_RECORDS FOR THE EXERCISE_
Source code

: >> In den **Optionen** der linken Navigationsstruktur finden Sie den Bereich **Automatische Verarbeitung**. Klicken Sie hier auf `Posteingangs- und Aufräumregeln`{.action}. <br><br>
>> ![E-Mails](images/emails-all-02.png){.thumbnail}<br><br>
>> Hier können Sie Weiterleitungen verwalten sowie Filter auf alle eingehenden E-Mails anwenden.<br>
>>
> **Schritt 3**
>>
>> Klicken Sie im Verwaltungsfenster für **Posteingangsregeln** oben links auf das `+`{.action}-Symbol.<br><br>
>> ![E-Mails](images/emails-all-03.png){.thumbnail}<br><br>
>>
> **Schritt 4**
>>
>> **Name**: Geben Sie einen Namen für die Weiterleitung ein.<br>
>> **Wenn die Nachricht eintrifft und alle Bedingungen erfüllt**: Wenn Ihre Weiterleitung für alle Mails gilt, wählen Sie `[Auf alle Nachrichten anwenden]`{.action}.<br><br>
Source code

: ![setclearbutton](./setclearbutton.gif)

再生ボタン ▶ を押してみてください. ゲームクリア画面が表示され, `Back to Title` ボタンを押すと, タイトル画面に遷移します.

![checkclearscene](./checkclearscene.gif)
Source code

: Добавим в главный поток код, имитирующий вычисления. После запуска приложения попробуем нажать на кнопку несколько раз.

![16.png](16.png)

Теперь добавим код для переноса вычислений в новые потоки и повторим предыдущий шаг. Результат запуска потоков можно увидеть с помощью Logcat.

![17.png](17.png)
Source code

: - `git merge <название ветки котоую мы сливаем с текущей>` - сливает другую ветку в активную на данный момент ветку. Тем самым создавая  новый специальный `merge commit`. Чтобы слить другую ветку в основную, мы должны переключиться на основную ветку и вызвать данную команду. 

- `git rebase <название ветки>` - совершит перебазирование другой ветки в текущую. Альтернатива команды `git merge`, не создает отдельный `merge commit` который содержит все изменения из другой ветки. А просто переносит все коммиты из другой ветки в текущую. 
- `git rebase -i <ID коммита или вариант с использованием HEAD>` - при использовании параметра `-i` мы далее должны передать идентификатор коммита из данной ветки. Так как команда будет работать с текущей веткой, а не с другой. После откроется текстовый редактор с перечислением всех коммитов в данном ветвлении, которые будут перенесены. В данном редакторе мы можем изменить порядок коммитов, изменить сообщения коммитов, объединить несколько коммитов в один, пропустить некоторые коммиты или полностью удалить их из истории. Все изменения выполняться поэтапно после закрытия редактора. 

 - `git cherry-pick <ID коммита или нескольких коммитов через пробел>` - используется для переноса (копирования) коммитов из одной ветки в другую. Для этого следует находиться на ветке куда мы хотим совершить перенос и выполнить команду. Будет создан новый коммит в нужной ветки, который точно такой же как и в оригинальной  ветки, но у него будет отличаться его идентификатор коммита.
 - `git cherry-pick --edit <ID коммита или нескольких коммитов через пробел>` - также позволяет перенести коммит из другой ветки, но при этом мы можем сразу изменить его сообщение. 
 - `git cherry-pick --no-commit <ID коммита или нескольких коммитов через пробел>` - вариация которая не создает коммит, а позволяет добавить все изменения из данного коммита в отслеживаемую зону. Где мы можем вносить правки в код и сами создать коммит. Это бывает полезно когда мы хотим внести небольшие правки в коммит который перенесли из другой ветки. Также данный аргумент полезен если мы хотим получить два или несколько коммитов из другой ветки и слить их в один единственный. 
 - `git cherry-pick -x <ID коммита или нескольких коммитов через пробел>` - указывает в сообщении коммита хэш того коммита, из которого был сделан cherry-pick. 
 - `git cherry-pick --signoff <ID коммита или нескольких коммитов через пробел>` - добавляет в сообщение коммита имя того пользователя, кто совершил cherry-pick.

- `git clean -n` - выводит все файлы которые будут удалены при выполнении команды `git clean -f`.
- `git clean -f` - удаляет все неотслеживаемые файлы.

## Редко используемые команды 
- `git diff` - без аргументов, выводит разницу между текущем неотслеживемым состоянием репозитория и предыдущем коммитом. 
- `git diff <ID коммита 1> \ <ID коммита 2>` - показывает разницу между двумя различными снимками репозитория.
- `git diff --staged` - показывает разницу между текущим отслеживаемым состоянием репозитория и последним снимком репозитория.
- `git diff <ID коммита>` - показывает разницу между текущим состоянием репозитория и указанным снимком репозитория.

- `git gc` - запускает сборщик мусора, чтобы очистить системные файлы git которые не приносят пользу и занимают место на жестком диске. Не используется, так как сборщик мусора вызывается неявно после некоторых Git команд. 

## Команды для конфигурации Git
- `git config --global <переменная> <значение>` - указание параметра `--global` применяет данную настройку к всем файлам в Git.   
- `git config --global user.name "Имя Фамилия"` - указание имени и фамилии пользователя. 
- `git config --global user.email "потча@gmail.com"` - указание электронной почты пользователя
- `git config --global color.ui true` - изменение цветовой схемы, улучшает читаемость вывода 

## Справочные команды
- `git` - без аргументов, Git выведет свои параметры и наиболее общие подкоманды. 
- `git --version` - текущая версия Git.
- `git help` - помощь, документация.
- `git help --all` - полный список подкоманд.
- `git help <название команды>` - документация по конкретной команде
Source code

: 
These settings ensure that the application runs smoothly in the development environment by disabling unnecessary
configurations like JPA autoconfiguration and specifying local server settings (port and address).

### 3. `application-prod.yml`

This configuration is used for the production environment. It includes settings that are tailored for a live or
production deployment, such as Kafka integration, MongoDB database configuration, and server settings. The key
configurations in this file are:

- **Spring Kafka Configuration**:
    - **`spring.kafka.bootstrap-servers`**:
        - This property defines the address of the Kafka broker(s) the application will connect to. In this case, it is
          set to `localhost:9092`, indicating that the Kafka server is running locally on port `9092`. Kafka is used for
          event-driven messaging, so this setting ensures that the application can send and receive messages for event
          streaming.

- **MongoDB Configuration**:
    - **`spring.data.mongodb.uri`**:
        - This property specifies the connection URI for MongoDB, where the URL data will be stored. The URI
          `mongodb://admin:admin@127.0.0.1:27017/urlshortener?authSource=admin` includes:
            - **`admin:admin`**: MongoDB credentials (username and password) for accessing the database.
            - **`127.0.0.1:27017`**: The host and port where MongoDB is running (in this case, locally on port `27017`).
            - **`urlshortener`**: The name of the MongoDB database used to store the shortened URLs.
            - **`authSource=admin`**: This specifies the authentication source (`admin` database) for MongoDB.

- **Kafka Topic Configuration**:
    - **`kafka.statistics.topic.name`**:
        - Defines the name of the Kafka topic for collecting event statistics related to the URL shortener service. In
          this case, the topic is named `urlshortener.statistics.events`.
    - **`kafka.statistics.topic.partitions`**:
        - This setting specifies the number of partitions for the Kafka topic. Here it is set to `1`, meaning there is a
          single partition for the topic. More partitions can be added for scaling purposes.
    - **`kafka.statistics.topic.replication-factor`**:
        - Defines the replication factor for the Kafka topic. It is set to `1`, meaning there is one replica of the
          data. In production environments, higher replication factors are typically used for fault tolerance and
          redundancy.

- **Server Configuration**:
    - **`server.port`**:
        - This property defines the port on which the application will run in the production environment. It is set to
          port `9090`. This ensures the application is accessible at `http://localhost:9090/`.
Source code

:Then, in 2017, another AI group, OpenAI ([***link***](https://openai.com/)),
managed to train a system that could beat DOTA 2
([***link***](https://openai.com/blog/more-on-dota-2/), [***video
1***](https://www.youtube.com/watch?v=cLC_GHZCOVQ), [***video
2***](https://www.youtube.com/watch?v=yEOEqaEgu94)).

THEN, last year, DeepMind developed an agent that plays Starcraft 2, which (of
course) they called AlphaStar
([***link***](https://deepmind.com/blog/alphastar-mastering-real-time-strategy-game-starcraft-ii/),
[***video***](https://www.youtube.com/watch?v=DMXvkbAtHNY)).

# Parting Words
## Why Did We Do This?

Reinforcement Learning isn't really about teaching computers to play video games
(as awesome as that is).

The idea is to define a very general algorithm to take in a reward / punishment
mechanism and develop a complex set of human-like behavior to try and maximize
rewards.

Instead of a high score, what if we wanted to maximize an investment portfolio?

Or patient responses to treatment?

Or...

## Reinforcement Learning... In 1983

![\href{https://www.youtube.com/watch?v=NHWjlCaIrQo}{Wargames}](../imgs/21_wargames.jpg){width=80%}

_WHAT IS EXPECTED_
Check each line above for the string "Reinforcement" and copy every line that has it.

_RESPONSE AREA_
Reinforcement Learning isn't really about teaching computers to play video games
## Reinforcement Learning... In 1983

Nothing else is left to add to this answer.